Work to be completed:
Look below for the line that contains "Image 2: Bare", then copy it and each following line exactly, through and including the line that contains "One object in".

(Saved entries)
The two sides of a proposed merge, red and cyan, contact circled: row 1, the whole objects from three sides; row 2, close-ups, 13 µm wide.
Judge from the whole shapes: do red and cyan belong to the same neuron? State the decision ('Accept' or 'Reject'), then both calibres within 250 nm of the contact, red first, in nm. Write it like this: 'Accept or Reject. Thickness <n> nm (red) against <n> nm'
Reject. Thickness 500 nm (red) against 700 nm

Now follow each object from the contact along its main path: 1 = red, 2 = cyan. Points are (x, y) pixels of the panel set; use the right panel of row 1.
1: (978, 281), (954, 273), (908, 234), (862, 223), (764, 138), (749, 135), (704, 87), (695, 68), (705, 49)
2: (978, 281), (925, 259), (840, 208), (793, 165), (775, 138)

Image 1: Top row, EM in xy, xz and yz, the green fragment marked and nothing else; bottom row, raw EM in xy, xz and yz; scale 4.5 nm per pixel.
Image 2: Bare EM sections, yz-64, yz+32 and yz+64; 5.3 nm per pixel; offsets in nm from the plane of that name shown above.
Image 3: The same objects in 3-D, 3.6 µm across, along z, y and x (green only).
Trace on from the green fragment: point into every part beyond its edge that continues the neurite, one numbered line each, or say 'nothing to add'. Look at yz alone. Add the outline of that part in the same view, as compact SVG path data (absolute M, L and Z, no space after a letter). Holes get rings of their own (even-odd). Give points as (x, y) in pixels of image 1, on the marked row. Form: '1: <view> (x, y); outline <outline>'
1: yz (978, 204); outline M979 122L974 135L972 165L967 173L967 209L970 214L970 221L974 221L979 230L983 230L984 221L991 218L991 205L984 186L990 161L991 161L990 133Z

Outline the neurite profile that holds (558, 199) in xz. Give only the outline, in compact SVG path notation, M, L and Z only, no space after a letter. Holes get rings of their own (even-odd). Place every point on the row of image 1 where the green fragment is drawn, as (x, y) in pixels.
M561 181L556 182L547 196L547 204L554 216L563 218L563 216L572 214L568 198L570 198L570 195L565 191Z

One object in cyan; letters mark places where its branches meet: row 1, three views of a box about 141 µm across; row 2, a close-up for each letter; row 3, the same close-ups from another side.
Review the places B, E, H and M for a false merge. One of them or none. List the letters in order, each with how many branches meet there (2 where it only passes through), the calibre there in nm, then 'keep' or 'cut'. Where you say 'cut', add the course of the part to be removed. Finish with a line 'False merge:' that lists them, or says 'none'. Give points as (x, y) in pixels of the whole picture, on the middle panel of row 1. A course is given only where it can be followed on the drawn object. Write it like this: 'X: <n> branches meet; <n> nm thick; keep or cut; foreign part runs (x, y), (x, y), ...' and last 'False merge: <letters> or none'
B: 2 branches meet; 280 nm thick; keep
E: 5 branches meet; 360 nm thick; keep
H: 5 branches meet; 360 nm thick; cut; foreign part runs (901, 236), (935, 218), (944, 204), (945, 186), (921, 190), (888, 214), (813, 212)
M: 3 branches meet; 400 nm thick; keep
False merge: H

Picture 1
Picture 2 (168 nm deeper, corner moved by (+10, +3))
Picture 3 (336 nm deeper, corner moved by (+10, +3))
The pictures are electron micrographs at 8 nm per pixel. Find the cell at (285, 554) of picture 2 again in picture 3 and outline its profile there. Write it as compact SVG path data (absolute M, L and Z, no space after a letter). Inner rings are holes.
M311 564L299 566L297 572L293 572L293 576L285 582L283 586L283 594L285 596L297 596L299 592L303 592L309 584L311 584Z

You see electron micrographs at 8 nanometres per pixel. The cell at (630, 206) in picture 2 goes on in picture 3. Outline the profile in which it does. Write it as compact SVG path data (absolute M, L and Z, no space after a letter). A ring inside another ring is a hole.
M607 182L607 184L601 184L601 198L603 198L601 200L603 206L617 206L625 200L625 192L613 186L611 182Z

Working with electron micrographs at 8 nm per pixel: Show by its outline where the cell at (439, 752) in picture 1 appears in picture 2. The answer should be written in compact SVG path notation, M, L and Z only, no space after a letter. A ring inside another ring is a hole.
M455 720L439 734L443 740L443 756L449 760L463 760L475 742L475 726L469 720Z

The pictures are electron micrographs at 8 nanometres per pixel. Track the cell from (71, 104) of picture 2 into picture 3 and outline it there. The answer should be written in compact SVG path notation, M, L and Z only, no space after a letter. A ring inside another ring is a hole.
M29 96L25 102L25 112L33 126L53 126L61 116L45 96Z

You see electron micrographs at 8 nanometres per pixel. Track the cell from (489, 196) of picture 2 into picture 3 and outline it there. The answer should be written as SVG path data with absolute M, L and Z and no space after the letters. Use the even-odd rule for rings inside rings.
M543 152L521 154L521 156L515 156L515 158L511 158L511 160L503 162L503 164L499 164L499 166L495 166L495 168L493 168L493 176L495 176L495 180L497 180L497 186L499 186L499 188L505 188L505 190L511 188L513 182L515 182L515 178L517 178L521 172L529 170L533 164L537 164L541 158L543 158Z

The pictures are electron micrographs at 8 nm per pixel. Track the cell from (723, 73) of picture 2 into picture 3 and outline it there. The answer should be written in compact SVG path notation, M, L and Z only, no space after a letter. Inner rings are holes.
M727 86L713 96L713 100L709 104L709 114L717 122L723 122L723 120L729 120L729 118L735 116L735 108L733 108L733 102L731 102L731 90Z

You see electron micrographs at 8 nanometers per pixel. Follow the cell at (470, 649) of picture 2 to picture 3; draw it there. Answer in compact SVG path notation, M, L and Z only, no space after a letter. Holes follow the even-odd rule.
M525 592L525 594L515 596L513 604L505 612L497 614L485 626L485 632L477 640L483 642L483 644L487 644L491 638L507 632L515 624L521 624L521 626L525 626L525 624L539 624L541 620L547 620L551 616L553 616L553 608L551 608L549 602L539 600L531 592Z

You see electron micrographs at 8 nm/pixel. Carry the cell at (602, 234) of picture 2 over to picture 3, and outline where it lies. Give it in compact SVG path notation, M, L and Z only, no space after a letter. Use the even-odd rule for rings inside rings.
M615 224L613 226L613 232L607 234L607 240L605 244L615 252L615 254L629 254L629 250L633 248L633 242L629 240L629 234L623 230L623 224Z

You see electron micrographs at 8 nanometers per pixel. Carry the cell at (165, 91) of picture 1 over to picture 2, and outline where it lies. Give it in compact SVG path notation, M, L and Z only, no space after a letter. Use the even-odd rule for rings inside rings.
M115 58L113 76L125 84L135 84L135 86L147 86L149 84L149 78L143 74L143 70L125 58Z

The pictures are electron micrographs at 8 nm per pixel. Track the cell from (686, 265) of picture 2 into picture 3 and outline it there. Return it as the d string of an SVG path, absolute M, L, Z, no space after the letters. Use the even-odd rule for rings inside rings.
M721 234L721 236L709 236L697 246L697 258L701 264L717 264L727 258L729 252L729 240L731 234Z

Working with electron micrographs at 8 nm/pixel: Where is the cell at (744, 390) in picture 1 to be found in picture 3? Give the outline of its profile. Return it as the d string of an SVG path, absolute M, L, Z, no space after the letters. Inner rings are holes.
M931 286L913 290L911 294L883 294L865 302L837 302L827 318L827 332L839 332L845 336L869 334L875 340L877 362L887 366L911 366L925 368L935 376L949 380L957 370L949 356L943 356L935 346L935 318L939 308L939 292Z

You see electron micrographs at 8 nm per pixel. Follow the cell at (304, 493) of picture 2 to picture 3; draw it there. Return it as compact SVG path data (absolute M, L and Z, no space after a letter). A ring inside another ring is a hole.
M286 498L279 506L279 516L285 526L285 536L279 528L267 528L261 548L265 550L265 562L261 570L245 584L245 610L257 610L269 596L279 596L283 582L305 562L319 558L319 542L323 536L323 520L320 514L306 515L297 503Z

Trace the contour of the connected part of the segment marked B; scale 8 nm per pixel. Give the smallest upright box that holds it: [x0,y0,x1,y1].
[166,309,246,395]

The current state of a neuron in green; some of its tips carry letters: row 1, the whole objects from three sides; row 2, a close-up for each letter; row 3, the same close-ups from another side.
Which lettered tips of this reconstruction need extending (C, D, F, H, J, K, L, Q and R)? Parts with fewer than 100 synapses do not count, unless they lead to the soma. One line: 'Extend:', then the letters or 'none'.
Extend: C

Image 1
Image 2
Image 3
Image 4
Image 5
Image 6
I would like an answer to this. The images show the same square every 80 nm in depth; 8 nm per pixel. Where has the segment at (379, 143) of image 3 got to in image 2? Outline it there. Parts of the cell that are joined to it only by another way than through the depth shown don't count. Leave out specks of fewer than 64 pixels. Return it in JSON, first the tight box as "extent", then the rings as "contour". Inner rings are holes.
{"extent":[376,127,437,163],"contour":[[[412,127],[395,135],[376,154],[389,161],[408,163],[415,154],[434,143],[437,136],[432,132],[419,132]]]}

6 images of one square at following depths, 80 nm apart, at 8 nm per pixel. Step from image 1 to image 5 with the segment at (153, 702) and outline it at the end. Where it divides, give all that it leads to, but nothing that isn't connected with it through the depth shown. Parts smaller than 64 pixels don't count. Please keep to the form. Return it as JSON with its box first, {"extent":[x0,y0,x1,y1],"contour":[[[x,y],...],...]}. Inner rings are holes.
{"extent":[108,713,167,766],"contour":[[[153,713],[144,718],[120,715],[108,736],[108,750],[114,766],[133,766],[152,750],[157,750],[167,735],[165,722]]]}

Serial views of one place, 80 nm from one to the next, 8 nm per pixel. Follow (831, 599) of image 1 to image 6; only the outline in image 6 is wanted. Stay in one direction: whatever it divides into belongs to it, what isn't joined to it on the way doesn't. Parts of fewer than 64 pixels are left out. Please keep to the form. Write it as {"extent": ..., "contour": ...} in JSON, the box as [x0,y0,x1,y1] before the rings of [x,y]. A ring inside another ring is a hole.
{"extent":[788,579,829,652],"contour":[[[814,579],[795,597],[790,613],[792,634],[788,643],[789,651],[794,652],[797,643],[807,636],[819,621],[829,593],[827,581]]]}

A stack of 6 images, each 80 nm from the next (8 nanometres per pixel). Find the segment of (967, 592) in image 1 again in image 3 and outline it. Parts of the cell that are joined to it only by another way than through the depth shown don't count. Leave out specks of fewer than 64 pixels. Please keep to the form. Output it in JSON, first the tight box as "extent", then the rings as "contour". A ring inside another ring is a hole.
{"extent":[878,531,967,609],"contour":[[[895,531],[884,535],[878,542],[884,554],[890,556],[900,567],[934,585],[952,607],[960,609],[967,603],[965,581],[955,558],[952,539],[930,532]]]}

Task solution:
Image 2: Bare EM sections, yz-64, yz+32 and yz+64; 5.3 nm per pixel; offsets in nm from the plane of that name shown above.
Image 3: The same objects in 3-D, 3.6 µm across, along z, y and x (green only).
Trace on from the green fragment: point into every part beyond its edge that continues the neurite, one numbered line each, or say 'nothing to add'. Look at yz alone. Add the outline of that part in the same view, as compact SVG path data (absolute M, L and Z, no space after a letter). Holes get rings of their own (even-odd). Give points as (x, y) in pixels of image 1, on the marked row. Form: '1: <view> (x, y); outline <outline>'
1: yz (978, 204); outline M979 122L974 135L972 165L967 173L967 209L970 214L970 221L974 221L979 230L983 230L984 221L991 218L991 205L984 186L990 161L991 161L990 133Z

Outline the neurite profile that holds (558, 199) in xz. Give only the outline, in compact SVG path notation, M, L and Z only, no space after a letter. Holes get rings of their own (even-odd). Place every point on the row of image 1 where the green fragment is drawn, as (x, y) in pixels.
M561 181L556 182L547 196L547 204L554 216L563 218L563 216L572 214L568 198L570 198L570 195L565 191Z

One object in cyan; letters mark places where its branches meet: row 1, three views of a box about 141 µm across; row 2, a close-up for each letter; row 3, the same close-ups from another side.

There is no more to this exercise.